*Aim of the task:* Every line of the listing that contains the word "raspberry" is to be copied out.

+++

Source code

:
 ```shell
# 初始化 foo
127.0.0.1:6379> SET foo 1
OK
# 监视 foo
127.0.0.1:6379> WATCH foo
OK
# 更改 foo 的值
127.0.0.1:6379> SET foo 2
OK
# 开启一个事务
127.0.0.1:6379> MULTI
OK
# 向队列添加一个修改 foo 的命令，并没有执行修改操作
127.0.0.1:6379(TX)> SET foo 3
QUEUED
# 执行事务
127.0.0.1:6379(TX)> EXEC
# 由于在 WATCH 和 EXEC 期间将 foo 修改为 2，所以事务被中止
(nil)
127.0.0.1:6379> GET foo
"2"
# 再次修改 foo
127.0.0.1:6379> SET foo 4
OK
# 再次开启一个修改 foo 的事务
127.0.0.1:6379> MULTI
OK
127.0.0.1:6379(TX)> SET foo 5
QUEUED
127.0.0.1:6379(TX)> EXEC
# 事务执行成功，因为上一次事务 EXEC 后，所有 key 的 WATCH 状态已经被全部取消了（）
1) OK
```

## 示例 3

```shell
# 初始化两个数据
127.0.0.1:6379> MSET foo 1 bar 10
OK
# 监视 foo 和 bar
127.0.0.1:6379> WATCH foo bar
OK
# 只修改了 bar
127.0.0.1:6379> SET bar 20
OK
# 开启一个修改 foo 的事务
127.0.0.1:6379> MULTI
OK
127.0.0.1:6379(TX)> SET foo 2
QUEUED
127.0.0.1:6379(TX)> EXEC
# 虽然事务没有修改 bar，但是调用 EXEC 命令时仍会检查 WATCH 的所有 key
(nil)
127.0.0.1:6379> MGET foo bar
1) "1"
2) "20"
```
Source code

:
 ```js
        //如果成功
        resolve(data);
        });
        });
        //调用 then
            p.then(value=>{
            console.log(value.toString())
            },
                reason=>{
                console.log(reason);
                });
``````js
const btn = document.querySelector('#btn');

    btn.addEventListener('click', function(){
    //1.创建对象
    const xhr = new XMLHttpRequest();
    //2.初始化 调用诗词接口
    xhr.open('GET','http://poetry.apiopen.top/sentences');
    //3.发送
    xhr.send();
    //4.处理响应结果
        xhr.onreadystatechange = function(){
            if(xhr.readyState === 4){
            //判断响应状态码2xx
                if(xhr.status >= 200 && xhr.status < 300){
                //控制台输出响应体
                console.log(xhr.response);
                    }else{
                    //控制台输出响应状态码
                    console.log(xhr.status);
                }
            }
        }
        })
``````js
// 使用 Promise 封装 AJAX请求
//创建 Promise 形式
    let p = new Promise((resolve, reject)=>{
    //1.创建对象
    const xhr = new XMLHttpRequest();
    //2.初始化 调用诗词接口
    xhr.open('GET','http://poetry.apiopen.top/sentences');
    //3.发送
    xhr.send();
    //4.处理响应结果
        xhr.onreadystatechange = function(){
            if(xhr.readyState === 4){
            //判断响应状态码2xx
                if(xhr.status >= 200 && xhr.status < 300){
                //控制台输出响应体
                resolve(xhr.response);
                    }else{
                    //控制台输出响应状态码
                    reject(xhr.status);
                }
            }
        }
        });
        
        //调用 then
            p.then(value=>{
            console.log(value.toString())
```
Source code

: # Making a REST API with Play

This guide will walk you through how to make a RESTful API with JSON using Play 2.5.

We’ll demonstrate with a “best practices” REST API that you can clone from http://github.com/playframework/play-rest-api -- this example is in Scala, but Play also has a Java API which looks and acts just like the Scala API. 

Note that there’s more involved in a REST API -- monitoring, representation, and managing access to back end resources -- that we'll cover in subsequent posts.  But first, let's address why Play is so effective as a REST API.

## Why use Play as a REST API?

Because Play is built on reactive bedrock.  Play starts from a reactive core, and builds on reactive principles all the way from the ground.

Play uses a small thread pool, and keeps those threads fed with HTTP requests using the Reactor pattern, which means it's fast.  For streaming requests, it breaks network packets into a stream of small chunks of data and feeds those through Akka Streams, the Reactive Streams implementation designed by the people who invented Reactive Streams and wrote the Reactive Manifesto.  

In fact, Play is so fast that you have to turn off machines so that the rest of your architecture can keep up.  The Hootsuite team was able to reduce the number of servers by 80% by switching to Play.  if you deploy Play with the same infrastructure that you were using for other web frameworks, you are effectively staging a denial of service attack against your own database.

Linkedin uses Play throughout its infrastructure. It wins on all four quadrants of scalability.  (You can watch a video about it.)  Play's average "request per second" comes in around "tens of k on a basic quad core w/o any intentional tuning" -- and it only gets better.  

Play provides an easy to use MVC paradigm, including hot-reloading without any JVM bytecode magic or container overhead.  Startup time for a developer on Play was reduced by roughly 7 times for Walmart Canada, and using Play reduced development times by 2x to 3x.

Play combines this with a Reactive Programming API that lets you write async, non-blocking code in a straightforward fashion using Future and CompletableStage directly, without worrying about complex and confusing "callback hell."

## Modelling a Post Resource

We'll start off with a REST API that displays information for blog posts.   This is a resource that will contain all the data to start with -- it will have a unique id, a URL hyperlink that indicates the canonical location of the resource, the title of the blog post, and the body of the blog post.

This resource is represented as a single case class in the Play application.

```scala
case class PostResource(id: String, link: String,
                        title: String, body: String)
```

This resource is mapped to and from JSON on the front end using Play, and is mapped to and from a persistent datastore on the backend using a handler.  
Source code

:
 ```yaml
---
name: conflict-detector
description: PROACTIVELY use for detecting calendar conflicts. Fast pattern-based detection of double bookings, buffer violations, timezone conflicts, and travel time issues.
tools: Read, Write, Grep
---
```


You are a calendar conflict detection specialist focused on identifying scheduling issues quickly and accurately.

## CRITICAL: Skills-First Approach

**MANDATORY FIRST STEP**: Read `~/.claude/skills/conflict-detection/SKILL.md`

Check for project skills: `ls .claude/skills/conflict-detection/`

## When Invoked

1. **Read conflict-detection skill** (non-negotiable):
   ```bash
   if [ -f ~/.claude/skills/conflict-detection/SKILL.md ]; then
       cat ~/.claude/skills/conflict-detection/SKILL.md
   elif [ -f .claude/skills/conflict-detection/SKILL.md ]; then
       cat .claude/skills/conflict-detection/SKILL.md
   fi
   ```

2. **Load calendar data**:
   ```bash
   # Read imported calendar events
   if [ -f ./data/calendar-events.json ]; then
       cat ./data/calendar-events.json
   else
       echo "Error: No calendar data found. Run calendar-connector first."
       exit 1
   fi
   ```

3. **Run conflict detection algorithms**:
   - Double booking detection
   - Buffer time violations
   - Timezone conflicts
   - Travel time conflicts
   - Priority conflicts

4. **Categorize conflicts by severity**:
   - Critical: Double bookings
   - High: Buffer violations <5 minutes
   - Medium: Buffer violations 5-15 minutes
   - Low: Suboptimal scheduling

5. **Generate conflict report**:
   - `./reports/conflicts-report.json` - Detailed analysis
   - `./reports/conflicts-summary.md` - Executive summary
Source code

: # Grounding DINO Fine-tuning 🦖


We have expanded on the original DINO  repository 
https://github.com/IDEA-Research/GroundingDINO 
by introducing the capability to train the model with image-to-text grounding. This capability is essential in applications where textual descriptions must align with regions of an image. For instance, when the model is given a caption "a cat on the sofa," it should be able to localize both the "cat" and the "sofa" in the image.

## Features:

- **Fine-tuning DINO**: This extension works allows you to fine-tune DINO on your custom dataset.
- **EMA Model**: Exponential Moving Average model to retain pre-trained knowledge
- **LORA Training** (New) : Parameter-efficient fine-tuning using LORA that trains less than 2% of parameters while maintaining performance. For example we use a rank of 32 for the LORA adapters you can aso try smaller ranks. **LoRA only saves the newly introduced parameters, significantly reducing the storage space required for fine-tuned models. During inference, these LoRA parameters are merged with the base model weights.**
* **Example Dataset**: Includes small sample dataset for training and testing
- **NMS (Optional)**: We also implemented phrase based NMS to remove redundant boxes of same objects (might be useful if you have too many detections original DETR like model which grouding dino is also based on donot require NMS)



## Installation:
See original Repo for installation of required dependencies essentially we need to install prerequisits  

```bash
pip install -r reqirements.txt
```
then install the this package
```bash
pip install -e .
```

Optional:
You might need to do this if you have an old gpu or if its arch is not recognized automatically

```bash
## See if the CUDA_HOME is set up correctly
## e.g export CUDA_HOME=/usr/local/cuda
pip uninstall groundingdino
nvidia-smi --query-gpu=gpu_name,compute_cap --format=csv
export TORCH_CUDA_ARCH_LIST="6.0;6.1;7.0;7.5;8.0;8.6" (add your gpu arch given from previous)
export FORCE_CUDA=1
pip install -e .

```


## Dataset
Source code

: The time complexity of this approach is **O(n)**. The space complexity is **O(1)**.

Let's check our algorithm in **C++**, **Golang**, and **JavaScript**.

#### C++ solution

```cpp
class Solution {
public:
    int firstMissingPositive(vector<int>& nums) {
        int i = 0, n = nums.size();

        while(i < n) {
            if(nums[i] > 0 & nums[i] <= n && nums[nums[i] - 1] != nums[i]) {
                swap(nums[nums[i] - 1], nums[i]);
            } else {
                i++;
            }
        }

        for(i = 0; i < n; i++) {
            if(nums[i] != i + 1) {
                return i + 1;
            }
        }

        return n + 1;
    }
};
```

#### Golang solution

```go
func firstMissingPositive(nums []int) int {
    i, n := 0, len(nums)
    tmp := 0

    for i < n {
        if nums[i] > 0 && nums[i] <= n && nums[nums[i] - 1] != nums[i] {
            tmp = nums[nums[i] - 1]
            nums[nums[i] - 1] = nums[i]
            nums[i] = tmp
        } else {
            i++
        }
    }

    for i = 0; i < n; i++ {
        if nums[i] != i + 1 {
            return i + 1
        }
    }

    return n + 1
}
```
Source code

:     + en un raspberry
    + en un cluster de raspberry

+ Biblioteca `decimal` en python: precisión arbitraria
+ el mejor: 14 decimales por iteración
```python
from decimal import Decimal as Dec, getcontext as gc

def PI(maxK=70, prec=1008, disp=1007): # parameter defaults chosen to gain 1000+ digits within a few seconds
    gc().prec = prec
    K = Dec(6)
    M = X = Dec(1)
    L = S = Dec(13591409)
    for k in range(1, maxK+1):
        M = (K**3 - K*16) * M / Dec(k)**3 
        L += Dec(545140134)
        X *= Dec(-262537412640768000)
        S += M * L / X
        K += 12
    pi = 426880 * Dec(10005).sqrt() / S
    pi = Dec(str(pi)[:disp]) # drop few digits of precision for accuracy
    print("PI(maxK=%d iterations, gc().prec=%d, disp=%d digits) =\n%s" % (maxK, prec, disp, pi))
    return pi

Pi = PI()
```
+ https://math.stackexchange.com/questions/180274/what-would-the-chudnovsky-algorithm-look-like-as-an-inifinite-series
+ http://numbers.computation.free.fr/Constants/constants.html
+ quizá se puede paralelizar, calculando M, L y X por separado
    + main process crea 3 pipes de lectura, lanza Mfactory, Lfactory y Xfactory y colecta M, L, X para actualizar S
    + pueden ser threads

+++

*Answer for the task:*
:     + en un raspberry
    + en un cluster de raspberry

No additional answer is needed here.